Когда обоз выехал из рощи и спустился в ложбину, далеко среди чернеющих кустов появилась рыжая лисица. Низко припадая к земле и заметая следы пушистым хвостом, она бежала по снегу, потом остановилась на мгновение, по-кошачьи брезгливо подняв переднюю лапу и повернув острую мордочку в сторону людей. Злату даже показалось, что она хищно оскалила мелкие зубы, напомнив о тех лукавых улыбках, какими греческие вельможи имеют обыкновение сопровождать свои льстивые речи.

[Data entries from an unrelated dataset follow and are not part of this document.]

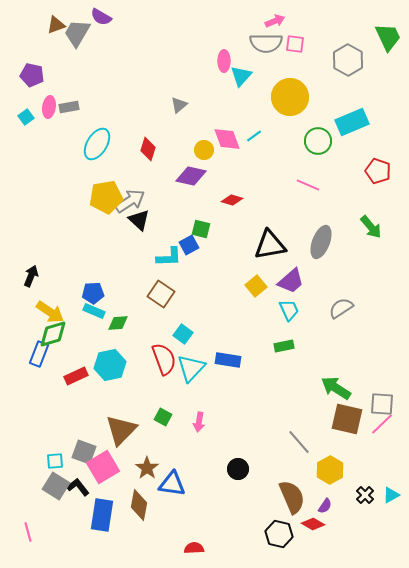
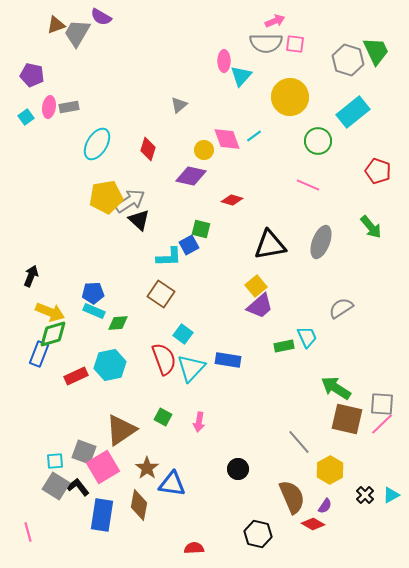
green trapezoid at (388, 37): moved 12 px left, 14 px down
gray hexagon at (348, 60): rotated 12 degrees counterclockwise
cyan rectangle at (352, 122): moved 1 px right, 10 px up; rotated 16 degrees counterclockwise
purple trapezoid at (291, 281): moved 31 px left, 25 px down
cyan trapezoid at (289, 310): moved 18 px right, 27 px down
yellow arrow at (50, 312): rotated 12 degrees counterclockwise
brown triangle at (121, 430): rotated 12 degrees clockwise
black hexagon at (279, 534): moved 21 px left
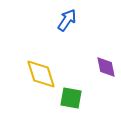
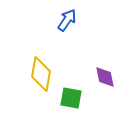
purple diamond: moved 1 px left, 10 px down
yellow diamond: rotated 28 degrees clockwise
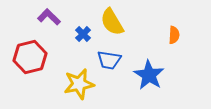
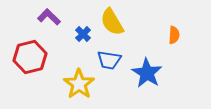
blue star: moved 2 px left, 2 px up
yellow star: rotated 24 degrees counterclockwise
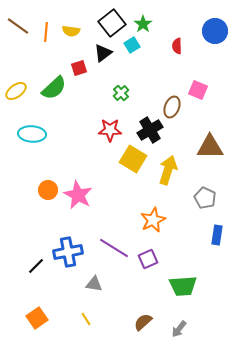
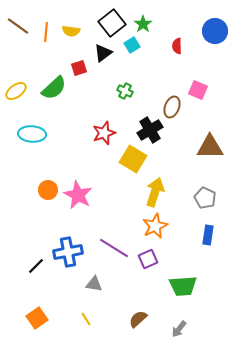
green cross: moved 4 px right, 2 px up; rotated 21 degrees counterclockwise
red star: moved 6 px left, 3 px down; rotated 20 degrees counterclockwise
yellow arrow: moved 13 px left, 22 px down
orange star: moved 2 px right, 6 px down
blue rectangle: moved 9 px left
brown semicircle: moved 5 px left, 3 px up
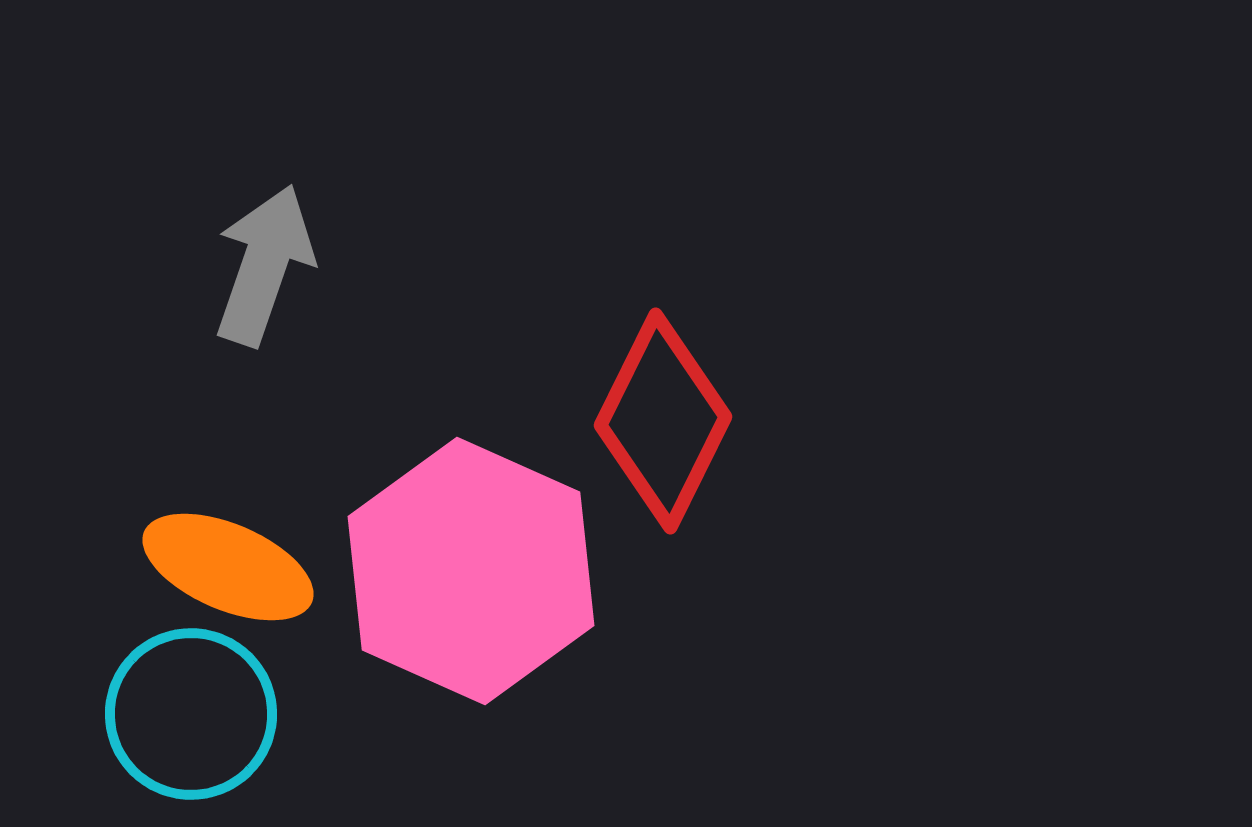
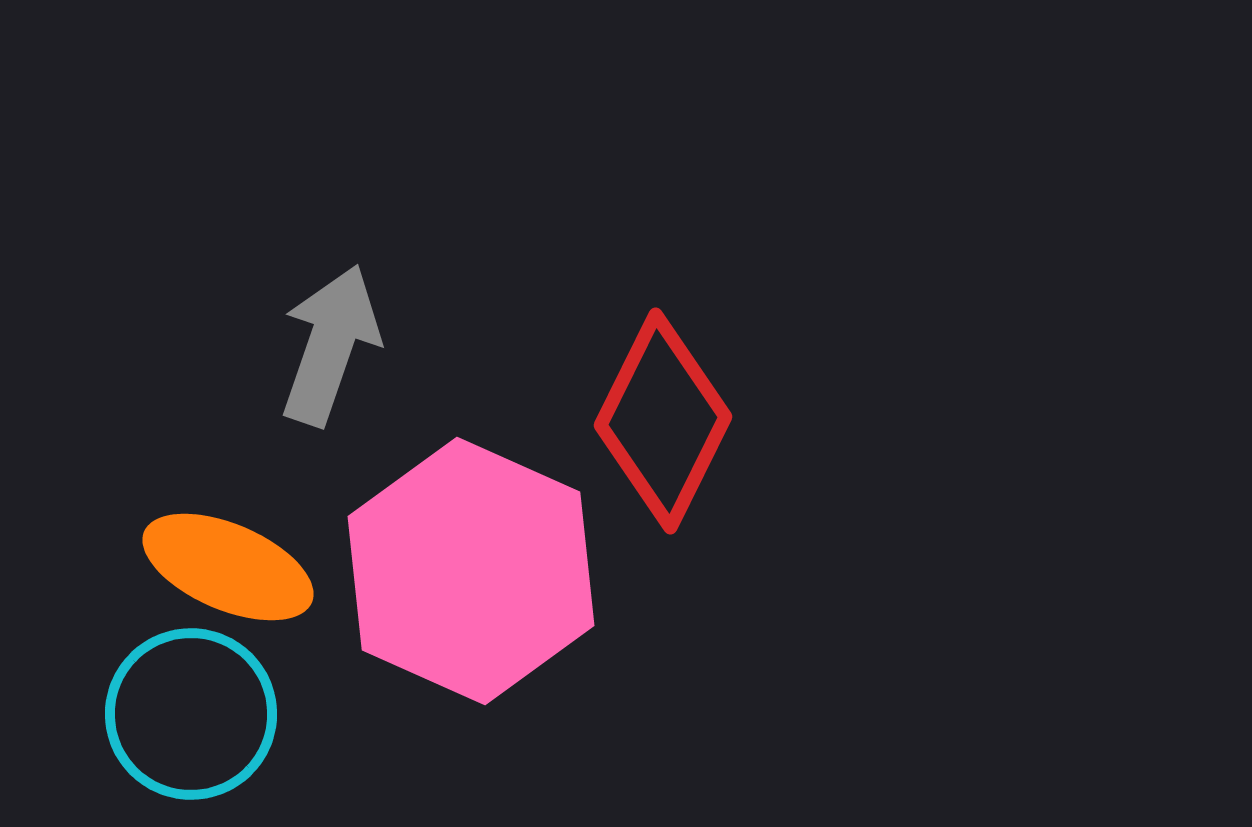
gray arrow: moved 66 px right, 80 px down
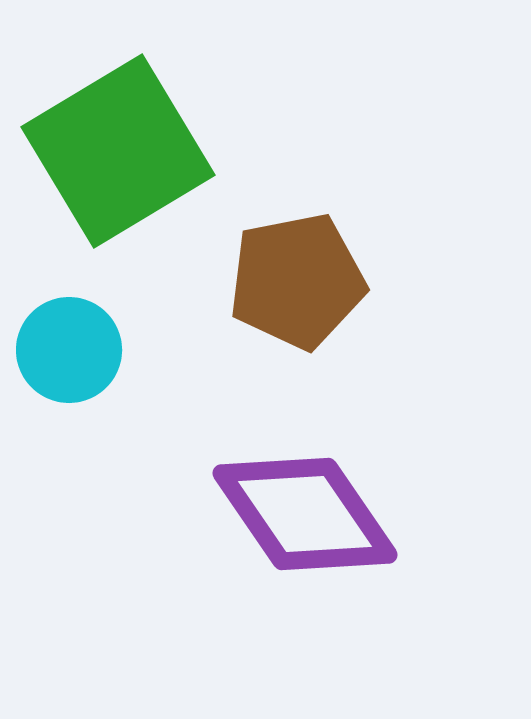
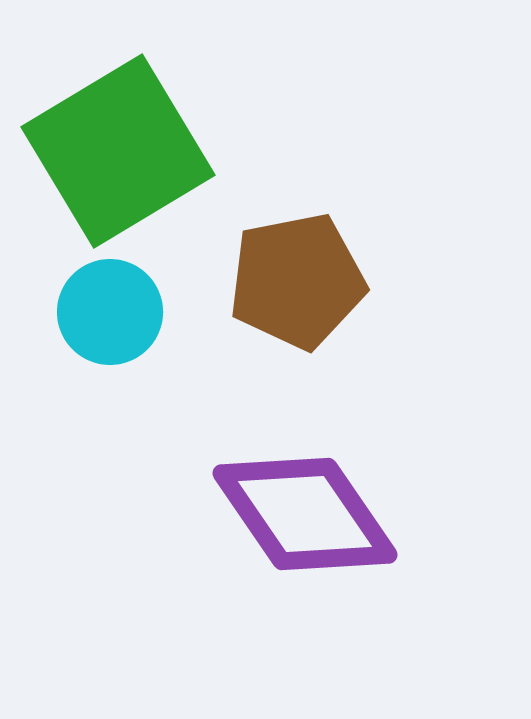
cyan circle: moved 41 px right, 38 px up
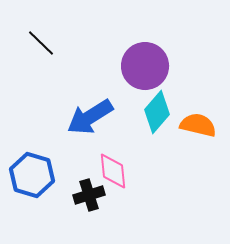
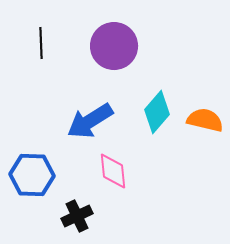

Воздух не был прозрачным, и морозная мгла прикрыла дали, но, сражаясь с печенегами и половцами, русские воины не только переняли у них способы ведения конного боя и научились бить стрелой любую птицу на лету, чему весьма удивлялся некий рабби Петахья, проезжавший в здешних местах и оставивший любопытное описание своего путешествия, но и до крайности обострили свое зрение. Злат ясно видел злой огонек в лисьих глазах.
Съехав с дороги, он с быстротою молнии выхватил из кожаного колчана упругий лук и вставил в тетиву смертоносную тростинку.
Остановив коня, Илья Дубец неодобрительно покачал головой:
— Не пускай стрелу!
Отрок вскинул на него глаза:
— Не долетит?
— Может, и долетит. Но лиса уйдет, и ты стрелу потеряешь напрасно. Где искать ее в снежном поле?
Увы, лиса уже исчезла за сугробом, и Злат с сожалением опустил лук. Проезжавшие мимо отроки смеялись над неудачным стрелком, прозевавшим добычу. А он метко попадал в цель, и его стрелы щетинились железными остриями, мохнатились орлиным оперением. Ради этих тугих шелковистых перьев Злат лазил с другими отроками на высокие дубы, чтобы доставать в гнездах орлят, и терпеливо выращивал на своем дворе глазастых птенцов, больно щипавших пальцы крепкими клювами, когда он кормил их.